(What the exercise asks) If a line in the data below includes the string "breast", please return a copy of it.

(Dataset extract)
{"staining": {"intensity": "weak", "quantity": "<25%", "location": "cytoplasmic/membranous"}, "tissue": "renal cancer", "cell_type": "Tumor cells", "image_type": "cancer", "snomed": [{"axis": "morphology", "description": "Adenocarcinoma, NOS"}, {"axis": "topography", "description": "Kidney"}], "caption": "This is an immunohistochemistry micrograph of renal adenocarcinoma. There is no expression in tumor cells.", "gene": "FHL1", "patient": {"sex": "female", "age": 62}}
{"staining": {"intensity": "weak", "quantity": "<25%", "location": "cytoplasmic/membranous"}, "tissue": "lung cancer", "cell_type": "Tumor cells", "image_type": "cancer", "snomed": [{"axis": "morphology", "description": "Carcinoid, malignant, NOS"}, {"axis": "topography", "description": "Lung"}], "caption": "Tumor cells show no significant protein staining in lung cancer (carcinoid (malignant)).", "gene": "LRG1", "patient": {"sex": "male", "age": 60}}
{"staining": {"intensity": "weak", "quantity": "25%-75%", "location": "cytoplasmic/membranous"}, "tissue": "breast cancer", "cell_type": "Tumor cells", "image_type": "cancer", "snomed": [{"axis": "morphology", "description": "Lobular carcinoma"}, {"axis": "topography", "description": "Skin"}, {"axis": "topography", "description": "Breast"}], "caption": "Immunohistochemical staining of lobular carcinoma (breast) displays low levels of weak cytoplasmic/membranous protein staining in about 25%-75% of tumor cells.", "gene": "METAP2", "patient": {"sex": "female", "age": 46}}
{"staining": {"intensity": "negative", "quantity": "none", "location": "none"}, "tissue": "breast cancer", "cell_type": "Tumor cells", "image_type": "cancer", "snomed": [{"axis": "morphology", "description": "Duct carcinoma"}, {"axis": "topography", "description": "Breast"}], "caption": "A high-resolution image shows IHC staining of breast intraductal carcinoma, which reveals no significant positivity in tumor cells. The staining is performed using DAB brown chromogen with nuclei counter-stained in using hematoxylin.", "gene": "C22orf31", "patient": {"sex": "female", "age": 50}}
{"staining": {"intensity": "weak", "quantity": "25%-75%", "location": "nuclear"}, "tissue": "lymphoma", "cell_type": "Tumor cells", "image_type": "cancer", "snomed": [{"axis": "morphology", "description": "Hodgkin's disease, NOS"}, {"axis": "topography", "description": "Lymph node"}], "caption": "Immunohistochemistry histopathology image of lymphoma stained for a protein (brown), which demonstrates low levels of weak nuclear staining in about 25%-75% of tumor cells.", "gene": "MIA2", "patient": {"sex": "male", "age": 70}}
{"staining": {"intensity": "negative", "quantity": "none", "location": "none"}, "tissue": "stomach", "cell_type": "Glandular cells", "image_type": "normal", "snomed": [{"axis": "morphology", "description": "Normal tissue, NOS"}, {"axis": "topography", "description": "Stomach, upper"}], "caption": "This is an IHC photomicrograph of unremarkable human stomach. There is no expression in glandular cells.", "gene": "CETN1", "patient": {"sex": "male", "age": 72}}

(Answer to the exercise)
{"staining": {"intensity": "weak", "quantity": "25%-75%", "location": "cytoplasmic/membranous"}, "tissue": "breast cancer", "cell_type": "Tumor cells", "image_type": "cancer", "snomed": [{"axis": "morphology", "description": "Lobular carcinoma"}, {"axis": "topography", "description": "Skin"}, {"axis": "topography", "description": "Breast"}], "caption": "Immunohistochemical staining of lobular carcinoma (breast) displays low levels of weak cytoplasmic/membranous protein staining in about 25%-75% of tumor cells.", "gene": "METAP2", "patient": {"sex": "female", "age": 46}}
{"staining": {"intensity": "negative", "quantity": "none", "location": "none"}, "tissue": "breast cancer", "cell_type": "Tumor cells", "image_type": "cancer", "snomed": [{"axis": "morphology", "description": "Duct carcinoma"}, {"axis": "topography", "description": "Breast"}], "caption": "A high-resolution image shows IHC staining of breast intraductal carcinoma, which reveals no significant positivity in tumor cells. The staining is performed using DAB brown chromogen with nuclei counter-stained in using hematoxylin.", "gene": "C22orf31", "patient": {"sex": "female", "age": 50}}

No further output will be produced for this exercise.